Variations of the phrase "turn the light around and shine it on yourselves" are now well known in Western Zen communities. Whether sitting, standing, walking, or lying down, this is the essential method of practice in Zen and the common denominator of all Zen lineage schools.  This central teaching is found in the works of most of the Zen masters, such as in works after Linji of Dogen's 13th c. "Fukanzazengi or Rules for the Universal Recommendation of Sitting Meditation," and Hakuin's 18th c. "Zazen Wasan or Song of Zazen," as well as in works before Linji such as the 8th c. Chinese Zen foundational text The Platform Sutra of the Sixth Ancestor Huineng and Sengcan's famous 6th c. Zen verse "Inscription on Faith in Mind." Asraya-paravrtti or "return to the basis" is found as the phrase "return to True Suchness" and "return to the root" in the important 6th c. work <大乘起信論> "Treatise on the Mahayana Arousing of Faith" translated into Chinese by the Indian scholar-monk Paramartha.  

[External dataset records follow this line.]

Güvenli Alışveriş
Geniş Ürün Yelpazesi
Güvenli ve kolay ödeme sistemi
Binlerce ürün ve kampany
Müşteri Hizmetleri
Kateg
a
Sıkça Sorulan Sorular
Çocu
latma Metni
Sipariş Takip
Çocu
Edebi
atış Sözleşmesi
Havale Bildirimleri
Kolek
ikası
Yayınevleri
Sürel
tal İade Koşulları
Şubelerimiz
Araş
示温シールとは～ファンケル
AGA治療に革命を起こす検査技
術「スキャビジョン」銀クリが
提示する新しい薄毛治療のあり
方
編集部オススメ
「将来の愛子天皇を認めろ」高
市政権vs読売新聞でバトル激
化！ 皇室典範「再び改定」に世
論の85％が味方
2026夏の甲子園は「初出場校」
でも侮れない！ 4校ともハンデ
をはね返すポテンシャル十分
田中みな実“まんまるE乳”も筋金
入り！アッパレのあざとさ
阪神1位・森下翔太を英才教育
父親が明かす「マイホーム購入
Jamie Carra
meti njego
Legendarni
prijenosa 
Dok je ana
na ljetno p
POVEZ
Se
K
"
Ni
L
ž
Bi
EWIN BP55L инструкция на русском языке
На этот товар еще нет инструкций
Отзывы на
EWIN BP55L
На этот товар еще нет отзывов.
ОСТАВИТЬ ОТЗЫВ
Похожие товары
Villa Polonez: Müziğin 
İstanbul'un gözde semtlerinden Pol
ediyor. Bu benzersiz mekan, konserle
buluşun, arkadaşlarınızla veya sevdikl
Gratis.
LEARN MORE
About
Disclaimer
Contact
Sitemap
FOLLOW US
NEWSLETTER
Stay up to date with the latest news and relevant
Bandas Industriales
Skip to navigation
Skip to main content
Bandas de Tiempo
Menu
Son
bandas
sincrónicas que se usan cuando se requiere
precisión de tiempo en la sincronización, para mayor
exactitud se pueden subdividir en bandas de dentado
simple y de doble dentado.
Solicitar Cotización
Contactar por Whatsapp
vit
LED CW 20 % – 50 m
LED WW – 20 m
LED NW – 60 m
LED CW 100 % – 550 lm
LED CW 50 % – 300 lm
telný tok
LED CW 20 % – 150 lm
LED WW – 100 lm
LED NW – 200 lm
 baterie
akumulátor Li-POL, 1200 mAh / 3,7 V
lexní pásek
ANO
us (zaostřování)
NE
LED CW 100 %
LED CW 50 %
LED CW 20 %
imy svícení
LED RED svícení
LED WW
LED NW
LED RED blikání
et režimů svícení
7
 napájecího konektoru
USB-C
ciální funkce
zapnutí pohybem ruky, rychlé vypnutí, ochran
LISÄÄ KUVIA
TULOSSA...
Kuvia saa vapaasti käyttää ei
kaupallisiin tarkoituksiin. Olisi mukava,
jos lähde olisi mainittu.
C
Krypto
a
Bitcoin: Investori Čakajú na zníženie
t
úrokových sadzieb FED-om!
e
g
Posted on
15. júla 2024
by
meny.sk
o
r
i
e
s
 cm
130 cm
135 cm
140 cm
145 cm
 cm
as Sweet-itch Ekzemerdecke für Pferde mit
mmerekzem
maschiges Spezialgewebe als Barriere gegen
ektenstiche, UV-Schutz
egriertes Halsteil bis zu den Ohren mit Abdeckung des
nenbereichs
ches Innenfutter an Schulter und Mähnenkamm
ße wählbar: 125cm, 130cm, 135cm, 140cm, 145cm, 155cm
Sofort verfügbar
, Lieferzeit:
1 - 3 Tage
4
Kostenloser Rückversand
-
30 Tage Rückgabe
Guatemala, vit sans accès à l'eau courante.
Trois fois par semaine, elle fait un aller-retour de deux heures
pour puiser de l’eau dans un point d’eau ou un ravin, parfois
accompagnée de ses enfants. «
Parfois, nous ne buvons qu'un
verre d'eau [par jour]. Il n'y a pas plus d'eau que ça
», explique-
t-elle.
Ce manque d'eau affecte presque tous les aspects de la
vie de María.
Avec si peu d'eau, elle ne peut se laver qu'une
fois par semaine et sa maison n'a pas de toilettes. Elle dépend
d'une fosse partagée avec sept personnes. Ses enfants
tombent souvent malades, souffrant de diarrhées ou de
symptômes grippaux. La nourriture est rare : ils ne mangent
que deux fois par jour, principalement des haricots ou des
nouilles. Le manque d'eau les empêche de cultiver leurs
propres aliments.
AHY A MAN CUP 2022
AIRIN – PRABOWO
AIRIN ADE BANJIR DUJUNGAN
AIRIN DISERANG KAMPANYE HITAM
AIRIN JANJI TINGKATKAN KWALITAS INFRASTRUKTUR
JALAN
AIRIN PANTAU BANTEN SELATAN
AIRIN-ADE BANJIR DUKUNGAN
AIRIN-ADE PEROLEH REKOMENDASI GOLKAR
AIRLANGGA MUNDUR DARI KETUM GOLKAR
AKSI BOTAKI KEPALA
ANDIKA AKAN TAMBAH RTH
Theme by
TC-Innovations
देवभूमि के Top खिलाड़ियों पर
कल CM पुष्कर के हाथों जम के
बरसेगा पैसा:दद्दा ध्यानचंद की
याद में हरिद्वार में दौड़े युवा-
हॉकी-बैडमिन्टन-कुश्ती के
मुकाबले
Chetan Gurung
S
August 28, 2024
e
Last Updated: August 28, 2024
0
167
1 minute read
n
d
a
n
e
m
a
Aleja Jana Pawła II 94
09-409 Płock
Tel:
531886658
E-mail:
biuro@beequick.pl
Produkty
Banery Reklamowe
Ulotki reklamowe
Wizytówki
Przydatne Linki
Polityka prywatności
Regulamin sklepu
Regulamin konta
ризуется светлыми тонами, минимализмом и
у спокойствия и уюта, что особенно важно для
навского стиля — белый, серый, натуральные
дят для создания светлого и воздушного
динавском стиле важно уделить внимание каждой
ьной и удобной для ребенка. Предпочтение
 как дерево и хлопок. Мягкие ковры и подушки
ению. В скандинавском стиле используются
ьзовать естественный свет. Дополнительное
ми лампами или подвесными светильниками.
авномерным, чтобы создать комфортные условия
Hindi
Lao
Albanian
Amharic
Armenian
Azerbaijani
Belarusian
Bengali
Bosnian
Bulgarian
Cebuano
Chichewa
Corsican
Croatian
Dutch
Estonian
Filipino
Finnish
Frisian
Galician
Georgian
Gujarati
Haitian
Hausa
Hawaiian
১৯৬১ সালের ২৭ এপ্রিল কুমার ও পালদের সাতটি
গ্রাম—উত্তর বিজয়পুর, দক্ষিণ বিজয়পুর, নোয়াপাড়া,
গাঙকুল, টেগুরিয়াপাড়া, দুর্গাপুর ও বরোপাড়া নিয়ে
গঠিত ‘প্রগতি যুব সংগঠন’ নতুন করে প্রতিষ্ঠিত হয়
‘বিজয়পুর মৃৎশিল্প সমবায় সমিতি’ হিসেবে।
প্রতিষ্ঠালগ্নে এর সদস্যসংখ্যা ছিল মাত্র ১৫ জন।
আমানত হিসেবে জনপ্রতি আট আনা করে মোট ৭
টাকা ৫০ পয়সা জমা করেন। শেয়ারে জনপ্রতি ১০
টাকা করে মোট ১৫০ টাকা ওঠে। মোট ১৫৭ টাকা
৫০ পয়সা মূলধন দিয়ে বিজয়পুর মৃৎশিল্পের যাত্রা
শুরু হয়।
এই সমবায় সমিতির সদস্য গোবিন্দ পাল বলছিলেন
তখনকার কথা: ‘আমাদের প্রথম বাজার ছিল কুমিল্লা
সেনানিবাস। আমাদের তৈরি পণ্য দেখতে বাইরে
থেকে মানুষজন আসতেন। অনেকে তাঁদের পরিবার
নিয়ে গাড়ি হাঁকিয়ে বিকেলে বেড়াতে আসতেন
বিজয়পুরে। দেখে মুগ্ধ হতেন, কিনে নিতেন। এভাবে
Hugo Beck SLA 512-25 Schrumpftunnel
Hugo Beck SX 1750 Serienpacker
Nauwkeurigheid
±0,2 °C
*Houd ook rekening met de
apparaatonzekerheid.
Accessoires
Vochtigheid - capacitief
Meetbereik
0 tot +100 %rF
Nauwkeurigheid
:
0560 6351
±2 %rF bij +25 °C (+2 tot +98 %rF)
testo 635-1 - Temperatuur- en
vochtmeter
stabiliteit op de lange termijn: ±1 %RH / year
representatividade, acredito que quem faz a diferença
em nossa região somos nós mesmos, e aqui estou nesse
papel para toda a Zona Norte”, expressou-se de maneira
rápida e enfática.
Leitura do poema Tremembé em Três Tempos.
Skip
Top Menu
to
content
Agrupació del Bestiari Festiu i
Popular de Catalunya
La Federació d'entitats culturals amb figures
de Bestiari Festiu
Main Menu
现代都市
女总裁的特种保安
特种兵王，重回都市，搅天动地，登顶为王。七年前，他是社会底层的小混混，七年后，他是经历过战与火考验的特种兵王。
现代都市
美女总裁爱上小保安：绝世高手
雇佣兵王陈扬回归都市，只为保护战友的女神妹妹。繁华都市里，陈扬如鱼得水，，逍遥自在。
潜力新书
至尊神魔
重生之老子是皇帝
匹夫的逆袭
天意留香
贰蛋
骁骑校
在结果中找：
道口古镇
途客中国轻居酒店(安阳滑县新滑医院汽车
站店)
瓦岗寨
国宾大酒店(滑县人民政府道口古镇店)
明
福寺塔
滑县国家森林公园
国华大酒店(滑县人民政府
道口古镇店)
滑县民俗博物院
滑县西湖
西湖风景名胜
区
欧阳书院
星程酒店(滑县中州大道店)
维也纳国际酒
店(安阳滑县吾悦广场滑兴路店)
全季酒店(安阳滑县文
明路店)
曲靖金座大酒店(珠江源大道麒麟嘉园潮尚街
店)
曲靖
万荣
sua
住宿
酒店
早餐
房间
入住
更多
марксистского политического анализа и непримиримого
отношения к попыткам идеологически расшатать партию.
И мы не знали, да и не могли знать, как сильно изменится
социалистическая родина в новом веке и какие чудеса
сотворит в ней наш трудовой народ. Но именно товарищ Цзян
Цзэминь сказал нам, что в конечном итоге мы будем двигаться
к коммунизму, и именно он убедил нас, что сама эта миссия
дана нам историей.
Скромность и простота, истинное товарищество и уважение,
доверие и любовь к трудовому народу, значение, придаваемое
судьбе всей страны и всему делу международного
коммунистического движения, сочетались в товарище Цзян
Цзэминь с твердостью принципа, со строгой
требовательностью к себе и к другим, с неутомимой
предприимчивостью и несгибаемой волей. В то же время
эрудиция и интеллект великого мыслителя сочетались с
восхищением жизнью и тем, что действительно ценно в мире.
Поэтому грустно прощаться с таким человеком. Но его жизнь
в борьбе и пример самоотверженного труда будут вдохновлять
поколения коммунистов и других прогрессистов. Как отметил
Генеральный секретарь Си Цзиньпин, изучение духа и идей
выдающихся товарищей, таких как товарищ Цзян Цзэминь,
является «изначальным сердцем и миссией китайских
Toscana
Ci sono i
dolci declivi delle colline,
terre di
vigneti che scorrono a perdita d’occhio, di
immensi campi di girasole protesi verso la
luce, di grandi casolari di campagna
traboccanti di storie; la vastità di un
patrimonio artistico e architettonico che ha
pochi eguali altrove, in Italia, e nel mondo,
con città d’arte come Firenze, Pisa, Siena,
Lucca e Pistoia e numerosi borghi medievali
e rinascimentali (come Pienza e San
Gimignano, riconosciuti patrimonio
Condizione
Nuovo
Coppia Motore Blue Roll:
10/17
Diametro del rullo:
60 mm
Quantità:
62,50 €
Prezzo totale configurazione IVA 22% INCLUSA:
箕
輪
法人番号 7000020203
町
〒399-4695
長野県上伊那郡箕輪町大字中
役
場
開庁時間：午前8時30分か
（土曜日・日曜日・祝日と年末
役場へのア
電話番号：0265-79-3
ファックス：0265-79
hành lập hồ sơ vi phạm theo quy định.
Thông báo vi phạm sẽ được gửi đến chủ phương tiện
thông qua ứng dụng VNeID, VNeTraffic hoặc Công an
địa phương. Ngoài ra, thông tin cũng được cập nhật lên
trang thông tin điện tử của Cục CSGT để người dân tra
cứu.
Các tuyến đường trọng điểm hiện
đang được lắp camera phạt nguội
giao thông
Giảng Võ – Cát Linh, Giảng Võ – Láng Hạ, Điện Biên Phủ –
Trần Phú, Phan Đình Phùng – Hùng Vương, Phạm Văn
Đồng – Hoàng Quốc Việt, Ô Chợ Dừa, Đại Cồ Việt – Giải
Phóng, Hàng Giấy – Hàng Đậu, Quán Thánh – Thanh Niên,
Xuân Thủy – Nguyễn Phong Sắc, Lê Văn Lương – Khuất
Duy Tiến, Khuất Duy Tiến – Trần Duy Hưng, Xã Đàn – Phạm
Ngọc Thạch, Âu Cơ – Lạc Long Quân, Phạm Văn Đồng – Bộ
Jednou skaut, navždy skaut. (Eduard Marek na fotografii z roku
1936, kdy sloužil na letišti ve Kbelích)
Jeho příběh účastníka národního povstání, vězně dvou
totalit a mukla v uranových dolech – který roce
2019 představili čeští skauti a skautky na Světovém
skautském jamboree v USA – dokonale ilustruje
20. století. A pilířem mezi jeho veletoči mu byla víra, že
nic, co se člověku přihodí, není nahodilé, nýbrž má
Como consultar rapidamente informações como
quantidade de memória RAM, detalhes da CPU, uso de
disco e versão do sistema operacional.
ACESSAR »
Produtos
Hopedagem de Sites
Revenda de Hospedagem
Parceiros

Before the Zen Masters of China asraya-paravrtti was a staple of Indian Masters such as the 4th c. half brothers Asanga and Vasubandhu, as found in the later's "Trimsika-Karika or Thirty Verses."   At its earliest appearance it was given canonical authority in the Mahayana Sutras espousing the One Vehicle or Ekayana such as the Lankavatara Sutra or The Sutra of Going Down to Lanka, and The Sutra of Queen Srimala's Lion's Roar.

Without the actual experience of turning the light around to shine it upon ourseves, our understanding remains at the intellectual level only.  To Mahayanists, asraya-paravrtti is the true meaning of the purification (visuddhi) espoused by the Early Schools, because in returning the light of awareness to its source or fountainhead, the contrived dualistic delusions are cast off and the purity of not-two is realized.  Thus Linji said "Buddha is the mind's purity."  As Zen Master Hui Hai said, this is "the ultimate purity" because "it is a state of beyond purity and impurity."